Soldaten mit psychischen Problemen Traumatisiert und vergessen
Heute stimmt der Bundestag erneut über die Verlängerung des Afghanistan-Mandats ab - zugleich soll der Abzug eingeläutet werden. Bislang waren etwa 100.000 Soldaten am Hindukusch. 1800 kehrten traumatisiert zurück. Diagnose: Posttraumatische Belastungsstörung.
Von Nicole Markwald, HR
Es ist ein grauer, fünfstöckiger Bau - unscheinbare 70er-Jahre, würde ich sagen. Das ist also die Wicker Klinik in Bad Wildungen im Norden von Hessen. Hier will ich mir erklären lassen, was genau eine Posttraumatische Belastungsstörung ist. Dafür habe ich mich mit Gabriele Fröhlich-Gildhoff verabredet. Sie ist die Chefärztin der Abteilung Psychosomatik.
Hier werden Menschen behandelt, die schwere Trauma überwinden müssen: einen Überfall, Missbrauch, einen schwerer Unfall - und eben auch ehemalige Bundeswehrsoldaten, die sich in lebensgefährlichen Situationen befanden, schwer verletzte oder tote Kameraden gesehen oder auch selbst auf Menschen geschossen haben.

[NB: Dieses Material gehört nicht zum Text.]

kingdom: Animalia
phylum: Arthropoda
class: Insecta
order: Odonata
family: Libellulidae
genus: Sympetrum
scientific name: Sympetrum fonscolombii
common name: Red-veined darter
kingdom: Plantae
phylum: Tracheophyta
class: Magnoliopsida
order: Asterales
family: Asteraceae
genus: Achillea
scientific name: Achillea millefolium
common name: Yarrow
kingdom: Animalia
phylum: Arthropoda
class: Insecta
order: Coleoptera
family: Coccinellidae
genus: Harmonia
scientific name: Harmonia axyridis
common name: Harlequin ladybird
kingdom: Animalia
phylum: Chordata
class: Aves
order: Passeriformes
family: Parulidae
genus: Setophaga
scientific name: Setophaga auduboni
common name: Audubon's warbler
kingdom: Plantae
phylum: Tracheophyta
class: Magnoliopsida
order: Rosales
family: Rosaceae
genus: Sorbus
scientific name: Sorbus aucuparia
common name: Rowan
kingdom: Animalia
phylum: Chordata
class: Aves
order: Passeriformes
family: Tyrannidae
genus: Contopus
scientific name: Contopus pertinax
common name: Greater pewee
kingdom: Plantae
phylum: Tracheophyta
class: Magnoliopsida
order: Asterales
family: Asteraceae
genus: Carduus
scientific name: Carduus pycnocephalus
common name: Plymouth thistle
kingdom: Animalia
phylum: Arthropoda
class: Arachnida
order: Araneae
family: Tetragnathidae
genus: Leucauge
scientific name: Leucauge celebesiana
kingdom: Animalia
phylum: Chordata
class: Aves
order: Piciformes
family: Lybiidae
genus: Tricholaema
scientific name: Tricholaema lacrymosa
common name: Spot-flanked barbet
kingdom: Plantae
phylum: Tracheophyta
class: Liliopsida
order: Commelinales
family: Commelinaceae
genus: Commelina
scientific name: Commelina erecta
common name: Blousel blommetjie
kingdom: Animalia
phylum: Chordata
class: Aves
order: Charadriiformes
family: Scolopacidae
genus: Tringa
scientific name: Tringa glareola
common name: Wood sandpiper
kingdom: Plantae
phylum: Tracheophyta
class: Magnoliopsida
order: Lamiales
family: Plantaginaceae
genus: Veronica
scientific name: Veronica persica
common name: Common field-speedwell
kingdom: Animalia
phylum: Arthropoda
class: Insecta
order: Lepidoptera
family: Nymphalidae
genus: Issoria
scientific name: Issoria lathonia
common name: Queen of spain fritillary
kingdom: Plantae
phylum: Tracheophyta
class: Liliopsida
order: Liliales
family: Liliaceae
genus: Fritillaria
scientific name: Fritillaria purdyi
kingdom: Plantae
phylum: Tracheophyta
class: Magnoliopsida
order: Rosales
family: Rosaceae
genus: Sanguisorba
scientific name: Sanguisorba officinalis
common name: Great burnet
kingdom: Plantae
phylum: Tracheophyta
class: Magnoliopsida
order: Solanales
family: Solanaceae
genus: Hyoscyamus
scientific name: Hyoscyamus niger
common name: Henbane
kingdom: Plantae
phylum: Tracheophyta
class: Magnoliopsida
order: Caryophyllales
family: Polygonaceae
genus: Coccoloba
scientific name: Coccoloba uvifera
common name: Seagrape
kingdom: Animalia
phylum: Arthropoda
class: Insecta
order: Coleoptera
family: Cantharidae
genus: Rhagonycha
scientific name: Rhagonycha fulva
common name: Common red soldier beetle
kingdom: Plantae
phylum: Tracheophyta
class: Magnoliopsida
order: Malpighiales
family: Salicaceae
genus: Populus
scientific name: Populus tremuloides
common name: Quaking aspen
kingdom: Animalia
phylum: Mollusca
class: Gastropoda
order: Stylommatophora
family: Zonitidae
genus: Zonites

Verschiedene Auslöser von PTBS
Ich möchte von Frau Fröhlich-Gildhoff wissen, wann eine Posttraumatische Belastungsstörung auftreten kann. "Das ist ganz unterschiedlich. Das kann eine körperliche Erkrankung wie eine schwere Grippe sein, das kann eine persönliche Krisensituation wie eine Trennung sein, Arbeitsplatzverlust oder Ähnliches, wo plötzlich Erinnerungen an Einsätze wieder hochkommen. Die springen plötzlich wieder raus und sind da. Das nennen wir dann Flashback, zu deutsch Nachhallerinnerung", erklärt die Ärztin.
Bis zur Selbstverletzung
Diese sogenannten Flashbacks sind typisch für eine PTBS. Da kann der Klang von Silvesterböllern in dem Betroffenen das Gefühl auslösen, wieder im Kampfeinsatz zu sein, oder - wie mir ein Betroffener erzählte - der Anblick eines vollbärtigen Mannes, der traditionelle afghanische Kleidung trägt. "Was in solchen Flashback-Situationen häufig passiert, ist, dass sich die Betroffenen selbst verletzen, um wieder ins Hier und Jetzt zu kommen. Das ist einfach eine Möglichkeit, um sich zu reorientieren. Das kann man, indem man sich selber Schmerz zufügt", sagt Fröhlich-Gildhoff.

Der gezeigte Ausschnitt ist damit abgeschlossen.